Chapter 170
“We’d better get on with it now,” Elizabeth said, pulling a revolver from a belt strapped at her waist. “The beast has been in there for at least half an hour. It’s bound to be done with poor Mr. Richter. It will be moving on soon enough.”
“Very well then,” Thomas said, lifting his eyes from Christian’s face and turning to his father. “Shall we?”
“Let us.” Peter’s enthusiasm radiated out of him as a bounce in his step carried him out of the shadows and toward the house. He did not wait for the others, including Christian. His mother, who was meant to protect her Hunter, in this case, Peter, did not move as quickly. Instead, she lingered with her son, one hand on his back.

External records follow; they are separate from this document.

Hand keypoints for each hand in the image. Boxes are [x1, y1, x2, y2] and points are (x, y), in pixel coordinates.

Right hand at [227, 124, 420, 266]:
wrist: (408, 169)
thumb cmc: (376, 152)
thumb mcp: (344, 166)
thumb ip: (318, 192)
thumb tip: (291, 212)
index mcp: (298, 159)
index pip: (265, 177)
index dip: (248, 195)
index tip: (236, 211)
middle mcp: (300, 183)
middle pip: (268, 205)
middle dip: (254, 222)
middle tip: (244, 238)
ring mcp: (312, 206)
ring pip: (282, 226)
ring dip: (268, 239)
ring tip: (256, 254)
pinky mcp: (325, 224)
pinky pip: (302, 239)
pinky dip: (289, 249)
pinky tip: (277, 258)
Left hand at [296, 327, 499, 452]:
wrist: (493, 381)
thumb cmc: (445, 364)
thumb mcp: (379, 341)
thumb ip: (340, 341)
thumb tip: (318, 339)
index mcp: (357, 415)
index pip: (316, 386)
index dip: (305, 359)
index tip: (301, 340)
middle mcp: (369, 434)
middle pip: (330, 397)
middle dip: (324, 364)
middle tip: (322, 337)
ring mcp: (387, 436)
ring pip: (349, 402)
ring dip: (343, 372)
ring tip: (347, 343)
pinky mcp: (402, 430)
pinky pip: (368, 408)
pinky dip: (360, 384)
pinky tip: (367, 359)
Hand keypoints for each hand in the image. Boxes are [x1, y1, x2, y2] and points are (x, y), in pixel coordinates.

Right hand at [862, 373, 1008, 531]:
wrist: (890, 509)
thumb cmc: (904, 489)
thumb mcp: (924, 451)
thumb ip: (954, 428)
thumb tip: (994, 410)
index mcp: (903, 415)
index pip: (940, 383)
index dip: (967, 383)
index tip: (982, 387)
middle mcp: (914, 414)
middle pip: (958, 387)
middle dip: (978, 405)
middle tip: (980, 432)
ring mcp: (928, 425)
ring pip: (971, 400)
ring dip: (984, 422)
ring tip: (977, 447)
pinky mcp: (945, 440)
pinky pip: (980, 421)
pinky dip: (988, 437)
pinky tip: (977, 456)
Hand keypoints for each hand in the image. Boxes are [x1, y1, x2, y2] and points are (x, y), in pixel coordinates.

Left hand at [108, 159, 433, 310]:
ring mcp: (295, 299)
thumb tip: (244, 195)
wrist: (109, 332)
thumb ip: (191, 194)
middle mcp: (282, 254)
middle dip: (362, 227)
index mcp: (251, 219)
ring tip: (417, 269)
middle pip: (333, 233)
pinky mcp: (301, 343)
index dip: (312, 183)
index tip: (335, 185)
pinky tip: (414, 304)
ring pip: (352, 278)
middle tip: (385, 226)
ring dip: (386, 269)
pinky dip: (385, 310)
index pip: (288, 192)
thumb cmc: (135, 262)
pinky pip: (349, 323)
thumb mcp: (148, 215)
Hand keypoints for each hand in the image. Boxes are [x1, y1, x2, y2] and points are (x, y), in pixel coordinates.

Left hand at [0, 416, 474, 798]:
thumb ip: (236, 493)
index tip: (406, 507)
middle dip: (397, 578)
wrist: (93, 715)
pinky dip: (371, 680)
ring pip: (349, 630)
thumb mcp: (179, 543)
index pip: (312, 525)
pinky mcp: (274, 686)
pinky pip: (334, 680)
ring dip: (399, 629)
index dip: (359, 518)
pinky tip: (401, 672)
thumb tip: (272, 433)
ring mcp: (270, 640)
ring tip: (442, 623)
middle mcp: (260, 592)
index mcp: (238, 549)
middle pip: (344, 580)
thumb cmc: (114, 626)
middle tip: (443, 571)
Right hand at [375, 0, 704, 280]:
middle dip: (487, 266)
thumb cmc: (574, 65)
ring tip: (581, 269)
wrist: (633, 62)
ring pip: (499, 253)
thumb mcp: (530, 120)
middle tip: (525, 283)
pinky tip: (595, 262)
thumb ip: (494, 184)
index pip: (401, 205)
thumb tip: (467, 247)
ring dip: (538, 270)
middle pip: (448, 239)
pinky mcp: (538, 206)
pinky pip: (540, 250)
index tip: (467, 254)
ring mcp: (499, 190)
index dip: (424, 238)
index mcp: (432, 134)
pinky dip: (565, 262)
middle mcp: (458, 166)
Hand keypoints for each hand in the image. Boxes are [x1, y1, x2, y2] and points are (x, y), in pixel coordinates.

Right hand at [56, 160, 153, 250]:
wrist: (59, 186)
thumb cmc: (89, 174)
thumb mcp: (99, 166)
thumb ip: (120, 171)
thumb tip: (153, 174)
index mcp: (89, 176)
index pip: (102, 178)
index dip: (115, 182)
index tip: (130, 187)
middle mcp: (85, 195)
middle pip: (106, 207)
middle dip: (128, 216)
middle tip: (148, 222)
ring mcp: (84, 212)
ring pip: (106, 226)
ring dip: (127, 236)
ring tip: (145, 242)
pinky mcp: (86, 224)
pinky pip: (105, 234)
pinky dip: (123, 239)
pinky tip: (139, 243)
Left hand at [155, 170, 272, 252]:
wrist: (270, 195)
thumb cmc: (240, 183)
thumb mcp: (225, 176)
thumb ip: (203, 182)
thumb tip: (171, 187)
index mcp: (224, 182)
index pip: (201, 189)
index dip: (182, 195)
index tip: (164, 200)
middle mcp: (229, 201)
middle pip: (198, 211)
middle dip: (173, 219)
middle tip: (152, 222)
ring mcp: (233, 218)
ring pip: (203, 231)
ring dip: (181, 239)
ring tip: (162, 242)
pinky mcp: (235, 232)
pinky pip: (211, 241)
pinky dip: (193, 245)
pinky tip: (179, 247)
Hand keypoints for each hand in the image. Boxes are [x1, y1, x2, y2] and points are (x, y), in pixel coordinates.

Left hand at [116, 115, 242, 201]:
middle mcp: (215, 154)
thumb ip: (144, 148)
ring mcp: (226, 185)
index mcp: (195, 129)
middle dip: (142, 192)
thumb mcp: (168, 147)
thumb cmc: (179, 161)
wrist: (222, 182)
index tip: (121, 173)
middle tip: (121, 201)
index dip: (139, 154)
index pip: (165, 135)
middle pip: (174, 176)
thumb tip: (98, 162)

She didn’t think it was safe for him to be there. It was evident in the slow pace she was taking. Normally, she would dart about so quickly Christian had trouble tracking her with his human eyes. Now, she was moving so slowly, he could’ve been a step or two ahead of her if he’d cared to be. In all honesty, his feet didn’t want to move any quicker than they were. He dragged behind, hoping his father would reach the home and annihilate the Vampire before he even had to see it. The glimpses he’d gotten of the last scene were impossible to remove from his brain, and he didn’t want to invite anymore such images inside if he could prevent it.
His father reached the cabin first, just as Thomas and Jess were going around the other side. A screech filled the night. Christian felt his sandy blond hair blow back from his forehead as the wind moved from the angry shout. It did not deter Peter Henry. He hurled himself into the small house through the open window, knocking the candle Christian had noted earlier off of the desk in the process.
Christian saw the monster then, standing in the middle of the room, fresh blood dripping down its chin. Tall, thin, with dark hair and sunken, steel gray eyes, its mouth was open as it roared again. Out here, the closest house was almost a mile away. He’d wake no one--not even the dead. The only reason he’d been discovered was because the Guardians never slept and often spent their nights out and about searching for these creatures. Thomas had spotted him making his way through the woods. Rather than following alone and taking him out before Caleb Richter fell victim, he’d ran to the old church and sounded the bell, which called the rest of the Goodies into action. Humans who lived in the vicinity believed the bell meant a bear had been spotted, so they’d stay inside and bar the door as the appointed neighbors went out to track what they thought was a natural beast. It was all an elaborate hoax put into place by Culpepper, and it worked. Except not for people like Caleb Richter who found out tonight that bears were not the creatures he should’ve been fearing.
This Vampire, staring at his father with cold, dead eyes, was not familiar to Christian. His mother had known some of the monsters she’d killed, known them in their former state. If her parents knew this man, they did not call him by name. As her father stood and raised his weapon, Elizabeth swirled her son around to look at her.
Christian’s eyes met his mother’s, his bottom lip quivering. “Stay here. Unless it runs this way. Then, hide!”
He nodded, not able to find the words, and then his mother followed her father through the window as Thomas and Jess came in from the other direction. The beast was trapped. And the house was on fire.
Christian smelled the smoke before he saw it. He’d always had a sensitive nose, especially when it came to the scent of something burning. When the first plume of smoke began to climb up into his view from outside of the window, he wanted to shout to his parents, but his father’s first shot had not taken out the tall beast, and now, the Goodies were locked in hand-to-hand combat with a monster that didn’t seem to want to go down despite all four of them pummeling it.
It didn’t seem to be afraid. In fact, as Christian stared at the monster’s face, it almost appeared to be laughing, as if there were something comical about the group punching, pulling, even stabbing at it. It was fighting back. It picked Jess up and tossed him across the room, into a desk. The wood shattered, spraying splinters into the air. Jess stayed down for a minute as Thomas hacked at the monster’s shoulder. If it weren’t his parents fighting an undead monster covered in a man’s blood, the corpse still warm at its feet, Christian might’ve also found the situation slightly humorous. He wasn’t laughing though, especially when he noted the monster was aware he was there, noticed him watching, and grinned at him, his long, sharp teeth picking up the light from the growing flames and radiating terror into the night.
And then he realized it wasn’t necessarily him the monster was grinning at. It was something else--something… behind him.
It wasn’t a sound that caused his head to turn. Not a snapping twig or a heavy footstep. Rather, it was a feeling, an idea, a sensation. The undeniable, unmistakable idea that someone or something was closing in on him from the darkness at his back.